Sedefkâr olmak üzere kolları sıvadığında henüz 18 yaşında olan Mümin Orhan, Bursa’nın Tarihi Hanlar Bölgesi’nden tüm dünyaya sedef işi üretiyor. Bugün 36 yaşında ‘Türkiye’nin en genç sedefkârı’ unvanını taşıyan Orhan, çocuk yaşta ney üfleyerek başladığı sanat serüvenini Devlet Sanatçısı olarak sürdürüyor. Orhan, ilham veren sanatçılık serüveni için, “Ney süslemek için ustam Sedefkar Zafer Karazeybek’in yanına gittiğimde sedef işine adeta aşık oldum. Yaşım küçüktü ancak ben iki tutkumu birleştirerek ekmek paramı kazanmaya çoktan karar vermiştim” diyor.

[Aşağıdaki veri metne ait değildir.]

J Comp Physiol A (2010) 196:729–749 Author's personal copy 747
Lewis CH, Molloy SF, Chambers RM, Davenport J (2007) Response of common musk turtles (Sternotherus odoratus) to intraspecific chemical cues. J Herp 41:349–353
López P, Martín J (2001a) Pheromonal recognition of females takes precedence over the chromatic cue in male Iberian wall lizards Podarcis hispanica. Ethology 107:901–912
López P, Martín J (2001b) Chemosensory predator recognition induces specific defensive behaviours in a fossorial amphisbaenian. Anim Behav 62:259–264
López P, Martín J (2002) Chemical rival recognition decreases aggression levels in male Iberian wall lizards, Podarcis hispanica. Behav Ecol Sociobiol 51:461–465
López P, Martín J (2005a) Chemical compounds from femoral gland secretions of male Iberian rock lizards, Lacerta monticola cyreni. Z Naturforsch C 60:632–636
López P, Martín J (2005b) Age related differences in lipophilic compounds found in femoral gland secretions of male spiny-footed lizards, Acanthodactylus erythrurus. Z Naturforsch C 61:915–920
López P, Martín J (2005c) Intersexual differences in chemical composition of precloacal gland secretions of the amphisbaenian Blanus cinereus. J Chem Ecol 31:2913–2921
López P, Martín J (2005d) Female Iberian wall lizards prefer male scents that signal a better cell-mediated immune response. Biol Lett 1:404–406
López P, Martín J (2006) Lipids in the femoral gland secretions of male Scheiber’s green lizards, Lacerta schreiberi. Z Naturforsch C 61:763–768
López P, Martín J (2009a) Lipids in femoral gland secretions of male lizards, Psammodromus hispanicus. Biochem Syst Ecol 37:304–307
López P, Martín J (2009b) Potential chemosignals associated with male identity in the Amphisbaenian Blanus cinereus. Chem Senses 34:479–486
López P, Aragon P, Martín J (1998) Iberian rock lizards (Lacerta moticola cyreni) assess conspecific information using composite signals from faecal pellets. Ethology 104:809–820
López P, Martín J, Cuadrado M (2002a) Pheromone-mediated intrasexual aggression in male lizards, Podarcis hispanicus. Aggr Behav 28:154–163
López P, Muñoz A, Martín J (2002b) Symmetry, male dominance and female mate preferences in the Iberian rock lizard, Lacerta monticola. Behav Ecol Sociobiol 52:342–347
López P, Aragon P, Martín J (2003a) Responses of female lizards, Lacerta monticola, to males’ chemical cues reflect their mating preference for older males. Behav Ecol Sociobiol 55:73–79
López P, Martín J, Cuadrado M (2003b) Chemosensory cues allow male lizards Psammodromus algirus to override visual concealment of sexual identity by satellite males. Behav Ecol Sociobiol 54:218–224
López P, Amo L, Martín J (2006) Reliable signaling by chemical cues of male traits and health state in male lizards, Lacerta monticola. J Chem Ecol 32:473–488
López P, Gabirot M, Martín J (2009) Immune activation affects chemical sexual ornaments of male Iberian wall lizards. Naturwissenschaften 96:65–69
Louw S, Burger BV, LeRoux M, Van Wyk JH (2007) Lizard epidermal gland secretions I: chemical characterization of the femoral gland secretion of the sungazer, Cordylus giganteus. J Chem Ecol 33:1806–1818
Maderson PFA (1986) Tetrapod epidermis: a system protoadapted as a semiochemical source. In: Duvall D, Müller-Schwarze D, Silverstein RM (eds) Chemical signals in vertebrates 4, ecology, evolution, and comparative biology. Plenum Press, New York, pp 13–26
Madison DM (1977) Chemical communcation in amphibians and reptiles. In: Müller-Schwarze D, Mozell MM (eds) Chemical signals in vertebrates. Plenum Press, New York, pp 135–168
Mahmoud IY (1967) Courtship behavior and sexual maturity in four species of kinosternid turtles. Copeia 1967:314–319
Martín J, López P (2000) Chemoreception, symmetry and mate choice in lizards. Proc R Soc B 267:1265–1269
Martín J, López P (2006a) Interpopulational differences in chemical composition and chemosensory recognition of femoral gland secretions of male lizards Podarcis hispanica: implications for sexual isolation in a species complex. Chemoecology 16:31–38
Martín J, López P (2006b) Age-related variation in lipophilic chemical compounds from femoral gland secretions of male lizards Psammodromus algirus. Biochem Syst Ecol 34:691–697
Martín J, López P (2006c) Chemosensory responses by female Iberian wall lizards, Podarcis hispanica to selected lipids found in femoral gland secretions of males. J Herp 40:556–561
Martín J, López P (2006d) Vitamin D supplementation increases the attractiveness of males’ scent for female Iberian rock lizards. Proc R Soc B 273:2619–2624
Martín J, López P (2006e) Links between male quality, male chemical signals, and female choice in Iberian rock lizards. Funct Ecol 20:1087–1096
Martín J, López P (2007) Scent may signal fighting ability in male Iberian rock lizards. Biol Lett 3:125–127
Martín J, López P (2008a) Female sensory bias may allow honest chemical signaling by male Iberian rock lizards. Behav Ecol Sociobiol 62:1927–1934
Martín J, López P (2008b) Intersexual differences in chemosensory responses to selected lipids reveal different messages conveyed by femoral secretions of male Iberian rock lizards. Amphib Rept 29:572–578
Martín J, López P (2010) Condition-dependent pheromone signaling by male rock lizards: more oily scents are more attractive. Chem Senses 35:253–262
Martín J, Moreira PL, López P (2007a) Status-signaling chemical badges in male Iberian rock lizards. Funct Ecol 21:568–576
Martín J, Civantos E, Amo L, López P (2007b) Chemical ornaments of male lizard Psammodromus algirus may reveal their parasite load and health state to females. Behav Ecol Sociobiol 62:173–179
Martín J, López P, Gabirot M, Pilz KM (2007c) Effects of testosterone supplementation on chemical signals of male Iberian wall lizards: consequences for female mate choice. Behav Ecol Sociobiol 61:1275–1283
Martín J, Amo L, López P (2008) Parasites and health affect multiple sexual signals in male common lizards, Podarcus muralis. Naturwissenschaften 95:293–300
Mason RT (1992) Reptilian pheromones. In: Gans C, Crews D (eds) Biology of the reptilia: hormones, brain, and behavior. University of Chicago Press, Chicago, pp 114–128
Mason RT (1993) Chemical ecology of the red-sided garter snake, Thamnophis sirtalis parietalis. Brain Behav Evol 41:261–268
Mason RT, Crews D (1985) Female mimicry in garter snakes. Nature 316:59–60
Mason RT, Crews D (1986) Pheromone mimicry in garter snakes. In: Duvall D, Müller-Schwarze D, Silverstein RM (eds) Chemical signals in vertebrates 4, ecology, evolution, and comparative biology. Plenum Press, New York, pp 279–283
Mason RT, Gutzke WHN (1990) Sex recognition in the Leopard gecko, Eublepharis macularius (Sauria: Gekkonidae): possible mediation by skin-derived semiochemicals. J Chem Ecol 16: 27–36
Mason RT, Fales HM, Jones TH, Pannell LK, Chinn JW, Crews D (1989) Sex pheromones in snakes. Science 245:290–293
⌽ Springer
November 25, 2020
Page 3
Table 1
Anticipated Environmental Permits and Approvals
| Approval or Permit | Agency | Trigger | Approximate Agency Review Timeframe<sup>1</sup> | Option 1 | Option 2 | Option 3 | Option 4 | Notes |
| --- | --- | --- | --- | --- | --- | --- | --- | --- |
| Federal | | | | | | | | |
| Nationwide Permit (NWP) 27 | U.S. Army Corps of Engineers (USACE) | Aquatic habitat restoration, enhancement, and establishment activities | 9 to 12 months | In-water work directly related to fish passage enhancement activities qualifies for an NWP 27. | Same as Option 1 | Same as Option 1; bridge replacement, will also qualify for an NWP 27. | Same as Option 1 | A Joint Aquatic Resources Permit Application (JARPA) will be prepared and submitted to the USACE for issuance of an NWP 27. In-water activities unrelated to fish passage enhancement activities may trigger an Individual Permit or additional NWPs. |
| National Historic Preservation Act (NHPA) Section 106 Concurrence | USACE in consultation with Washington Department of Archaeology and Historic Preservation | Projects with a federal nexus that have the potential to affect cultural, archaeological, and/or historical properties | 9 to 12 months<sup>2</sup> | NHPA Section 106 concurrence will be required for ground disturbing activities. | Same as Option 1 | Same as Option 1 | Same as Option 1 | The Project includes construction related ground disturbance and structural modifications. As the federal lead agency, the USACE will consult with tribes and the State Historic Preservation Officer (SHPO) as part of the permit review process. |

Türkiye’nin en genç sedefkârı: Bursalı Neyzen Mümin Orhan
Yayınlama: 04.09.2024
A+
A-

Dilek Atlı

Bursa’nın Kapalı Çarşı’sı içinde bulunan Fidan Han’daki atölyesinde sedef işi üreterek Türkiye’nin ve dünyanın pek çok yerine eserlerini ve adını ulaştırmayı başaran Sedefkâr Mümin Orhan, henüz çocuk yaşta keşfettiği sedef işçiliğine tutkuyla bağlanıyor ve 7 yıl boyunca ustasının yanında çıraklık yapıyor. Bursalı ünlü Sedefkâr Zafer Karazeybek‘ten el alarak henüz 18 yaşındayken Sedefkâr unvanı kazanan Orhan, bu mesleği hayatı boyunca sürdürme kararı veriyor Bursa’nın Tarihi Hanlar Bölgesi’nde ilk atölyesini açıyor. O gün bugündür sedefkârlık mesleğini gururla yaşatan Orhan’ın sanat serüveni gençlere adeta ilham veriyor.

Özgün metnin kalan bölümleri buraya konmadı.